*What is being asked*
Find the word "Havdalah" in the material below and gather every line that contains it.

::::::::

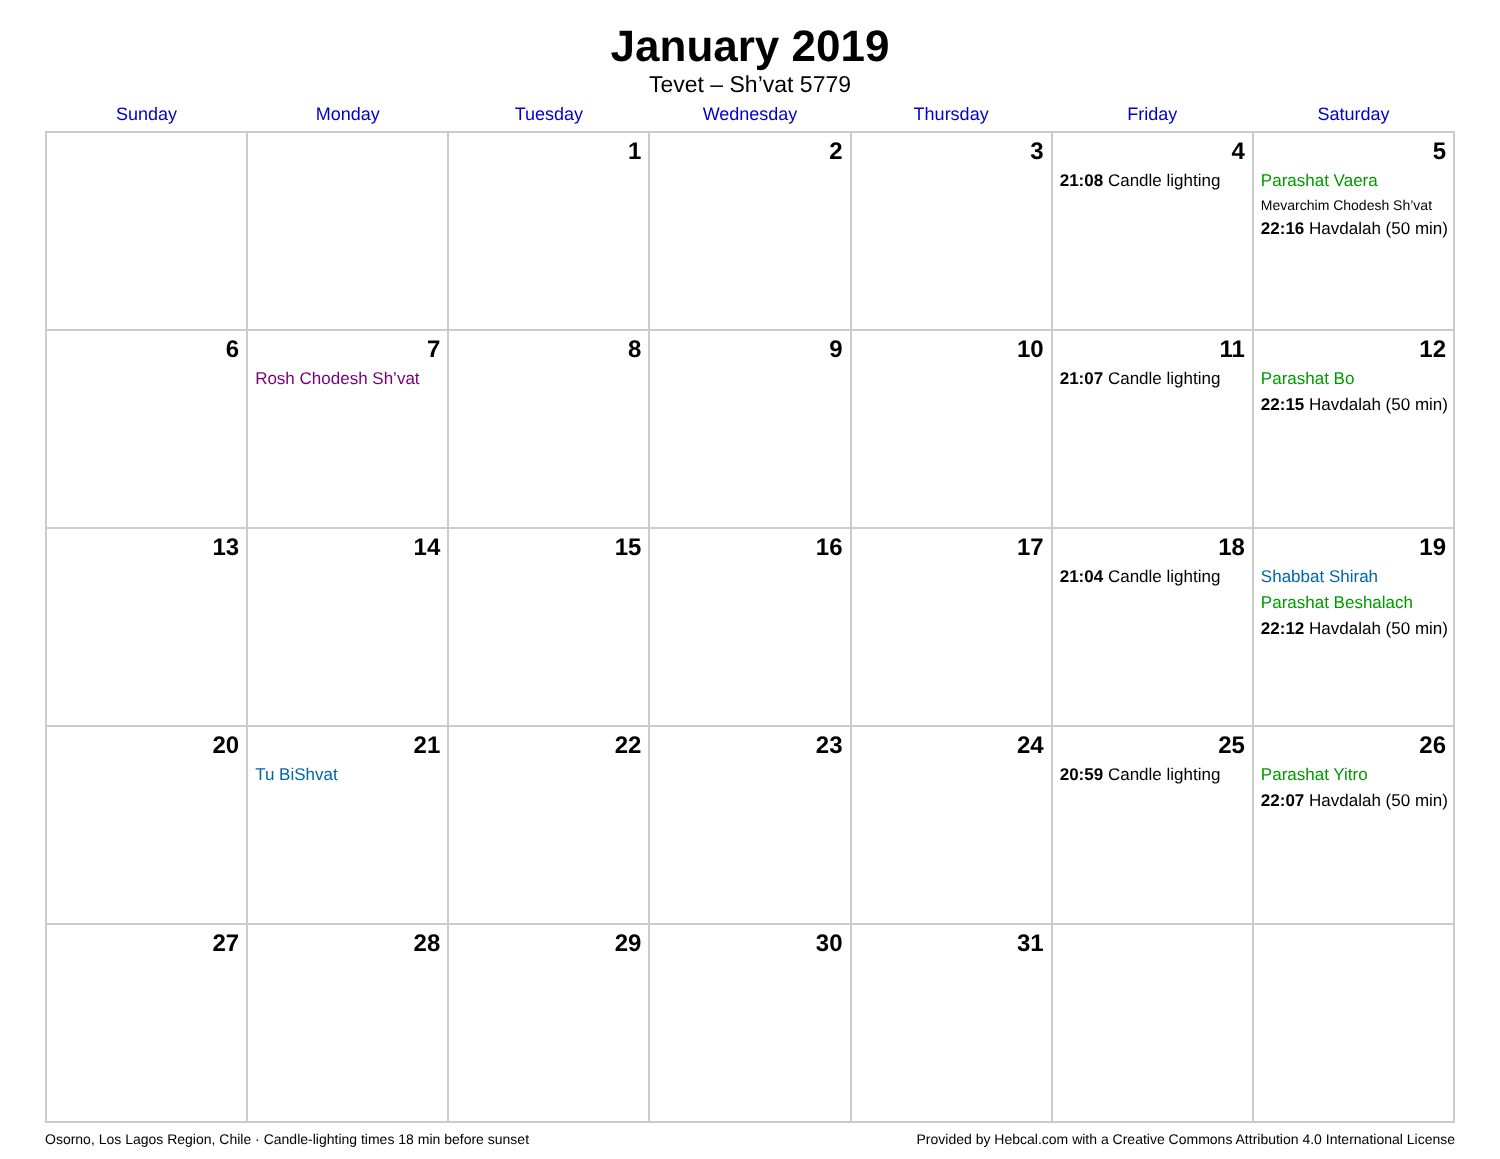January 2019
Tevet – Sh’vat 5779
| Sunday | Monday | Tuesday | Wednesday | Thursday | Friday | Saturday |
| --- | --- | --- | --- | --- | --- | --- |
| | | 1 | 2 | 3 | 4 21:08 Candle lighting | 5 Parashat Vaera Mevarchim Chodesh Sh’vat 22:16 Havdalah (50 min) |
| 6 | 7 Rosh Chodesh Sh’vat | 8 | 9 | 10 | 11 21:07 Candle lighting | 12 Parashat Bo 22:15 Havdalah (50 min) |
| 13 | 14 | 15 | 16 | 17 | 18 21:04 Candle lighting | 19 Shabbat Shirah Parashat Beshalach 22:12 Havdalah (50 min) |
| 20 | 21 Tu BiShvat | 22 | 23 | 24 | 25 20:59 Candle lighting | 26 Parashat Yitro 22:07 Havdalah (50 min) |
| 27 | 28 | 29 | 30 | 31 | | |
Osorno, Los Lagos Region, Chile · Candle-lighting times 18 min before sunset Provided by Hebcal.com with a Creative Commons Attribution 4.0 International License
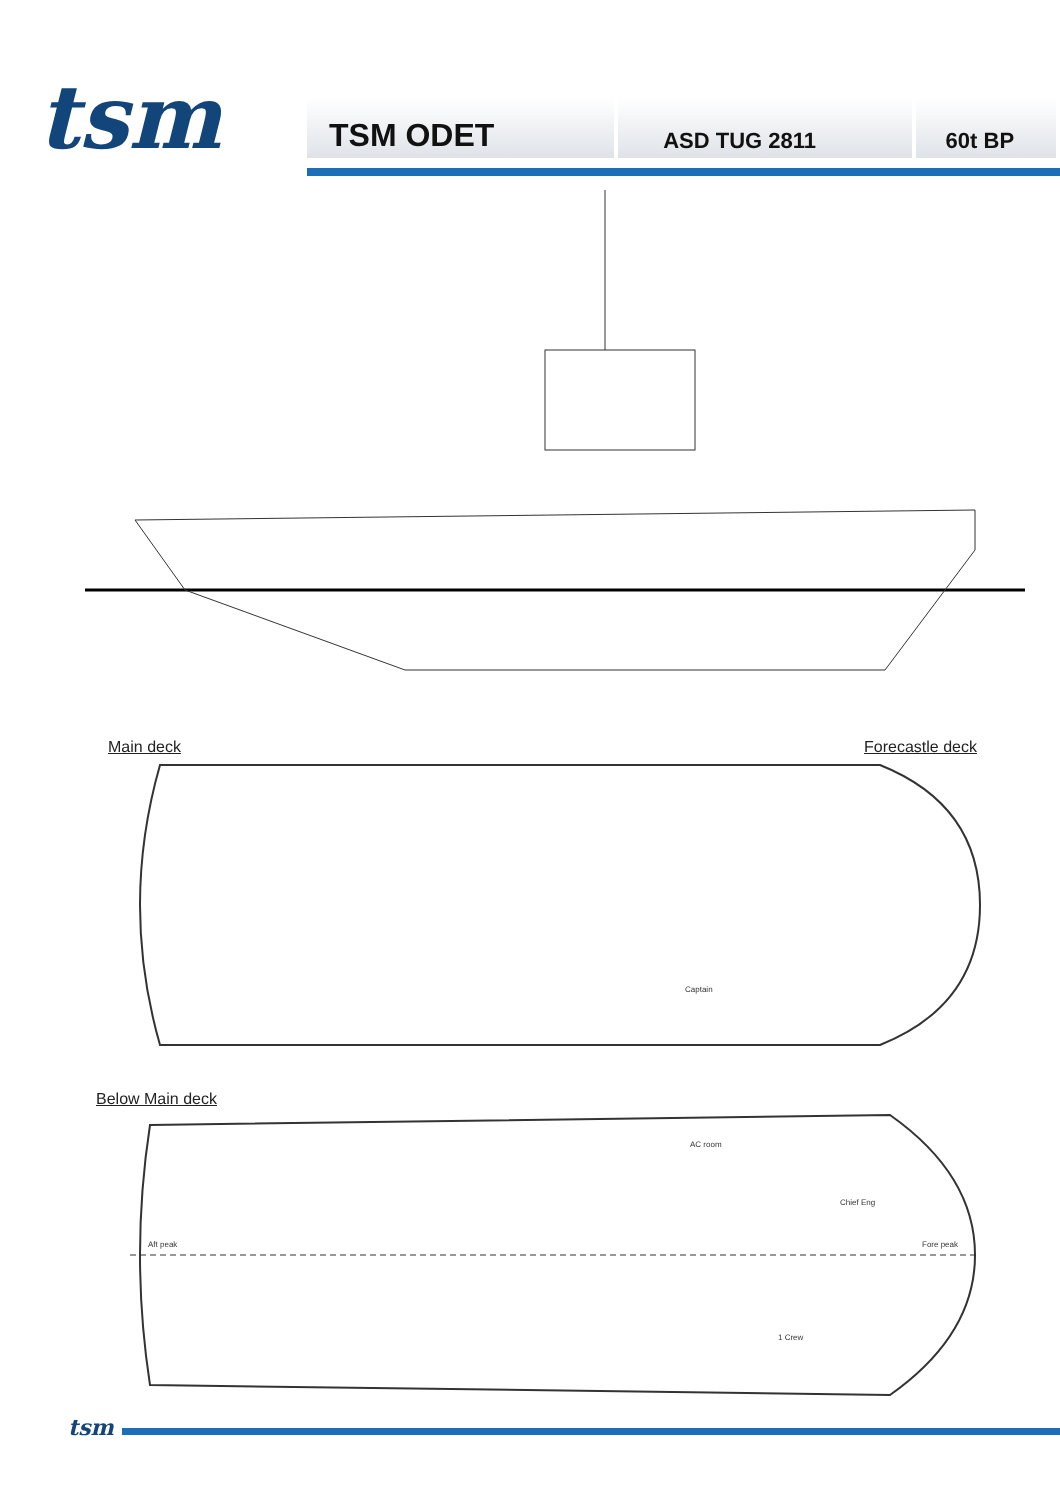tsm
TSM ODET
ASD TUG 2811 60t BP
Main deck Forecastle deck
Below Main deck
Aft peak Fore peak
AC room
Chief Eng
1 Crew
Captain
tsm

::::::::

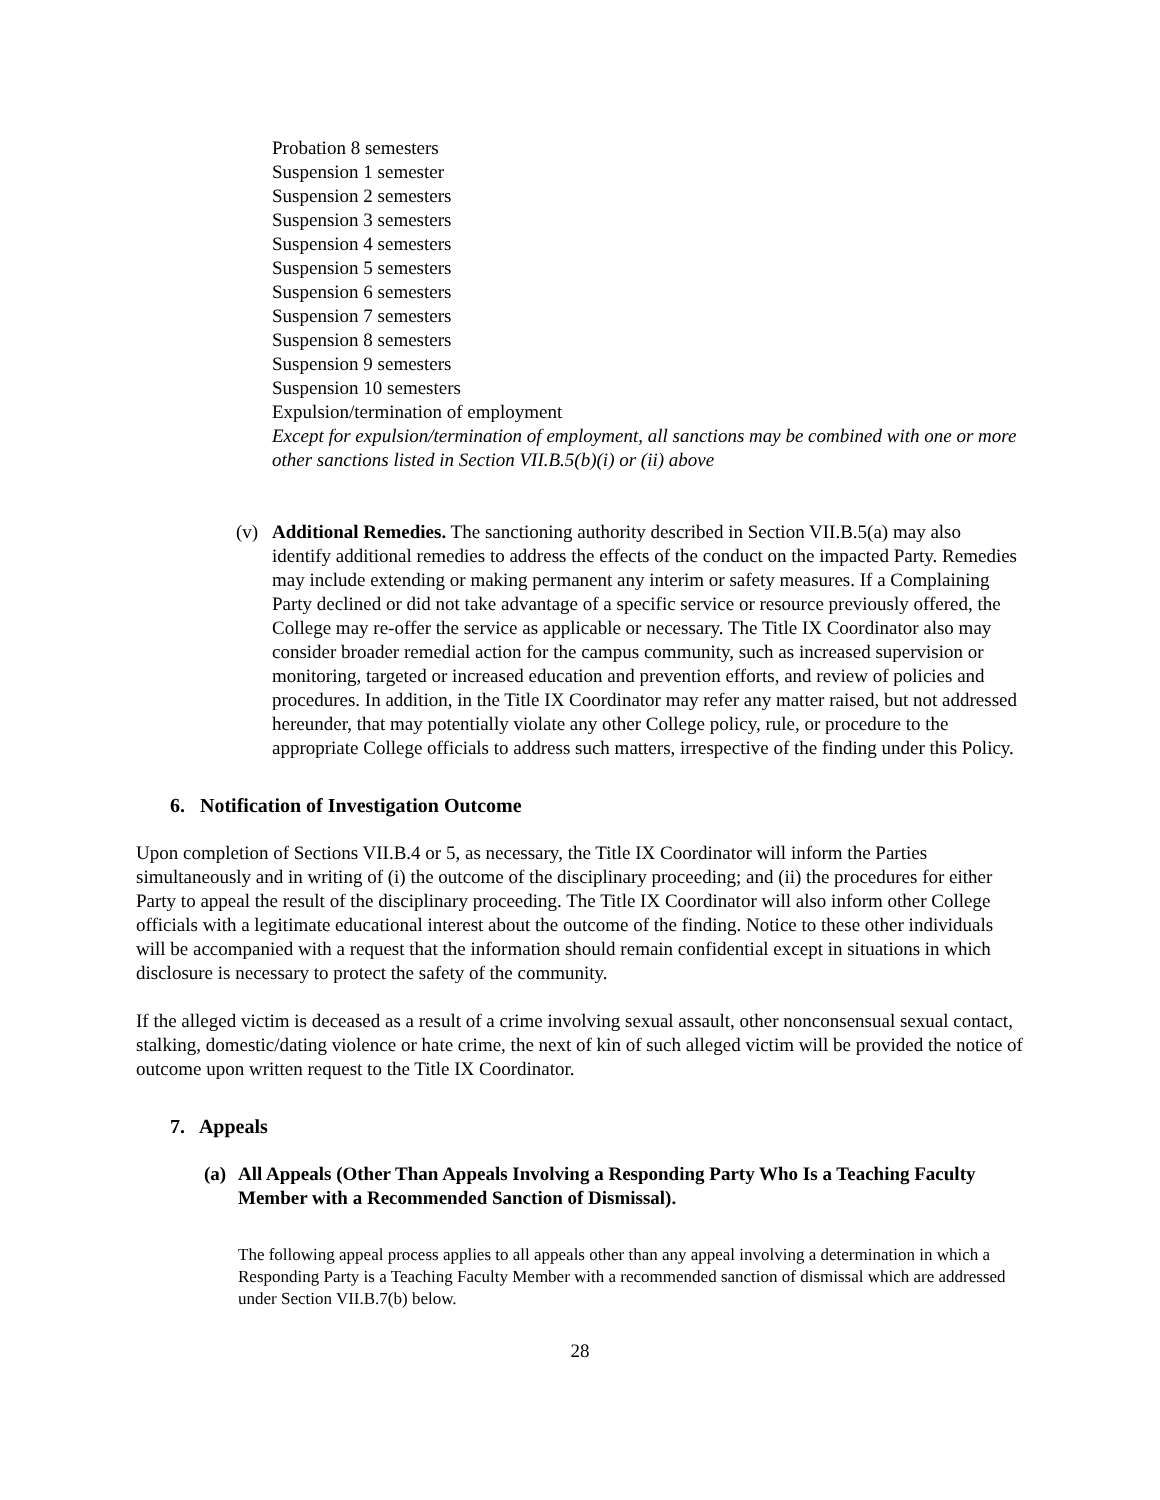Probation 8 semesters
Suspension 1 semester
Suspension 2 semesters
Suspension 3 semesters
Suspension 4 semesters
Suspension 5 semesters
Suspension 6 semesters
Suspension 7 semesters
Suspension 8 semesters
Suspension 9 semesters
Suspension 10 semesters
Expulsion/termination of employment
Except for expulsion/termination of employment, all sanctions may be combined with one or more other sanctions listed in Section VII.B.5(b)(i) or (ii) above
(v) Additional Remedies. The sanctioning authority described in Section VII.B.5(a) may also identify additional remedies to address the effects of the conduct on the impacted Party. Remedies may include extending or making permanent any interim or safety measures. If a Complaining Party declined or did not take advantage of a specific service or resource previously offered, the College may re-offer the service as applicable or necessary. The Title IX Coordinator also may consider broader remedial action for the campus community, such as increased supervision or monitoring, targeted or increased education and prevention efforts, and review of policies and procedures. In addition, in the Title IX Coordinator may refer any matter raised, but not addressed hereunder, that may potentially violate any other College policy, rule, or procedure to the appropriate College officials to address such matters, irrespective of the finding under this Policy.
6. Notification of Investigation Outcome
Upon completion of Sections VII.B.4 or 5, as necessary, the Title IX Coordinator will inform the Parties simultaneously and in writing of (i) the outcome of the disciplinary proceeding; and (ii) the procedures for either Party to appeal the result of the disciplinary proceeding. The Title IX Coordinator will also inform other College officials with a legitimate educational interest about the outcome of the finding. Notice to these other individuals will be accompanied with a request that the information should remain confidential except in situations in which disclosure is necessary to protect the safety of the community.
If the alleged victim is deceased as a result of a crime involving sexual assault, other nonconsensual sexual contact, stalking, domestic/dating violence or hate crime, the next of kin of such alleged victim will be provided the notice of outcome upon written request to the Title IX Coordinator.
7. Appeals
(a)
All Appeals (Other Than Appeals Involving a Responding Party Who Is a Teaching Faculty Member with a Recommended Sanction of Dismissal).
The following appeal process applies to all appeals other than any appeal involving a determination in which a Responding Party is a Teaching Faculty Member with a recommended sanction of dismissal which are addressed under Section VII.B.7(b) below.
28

::::::::

*Exercise answer*
| | | 1 | 2 | 3 | 4 21:08 Candle lighting | 5 Parashat Vaera Mevarchim Chodesh Sh’vat 22:16 Havdalah (50 min) |
| 6 | 7 Rosh Chodesh Sh’vat | 8 | 9 | 10 | 11 21:07 Candle lighting | 12 Parashat Bo 22:15 Havdalah (50 min) |
| 13 | 14 | 15 | 16 | 17 | 18 21:04 Candle lighting | 19 Shabbat Shirah Parashat Beshalach 22:12 Havdalah (50 min) |
| 20 | 21 Tu BiShvat | 22 | 23 | 24 | 25 20:59 Candle lighting | 26 Parashat Yitro 22:07 Havdalah (50 min) |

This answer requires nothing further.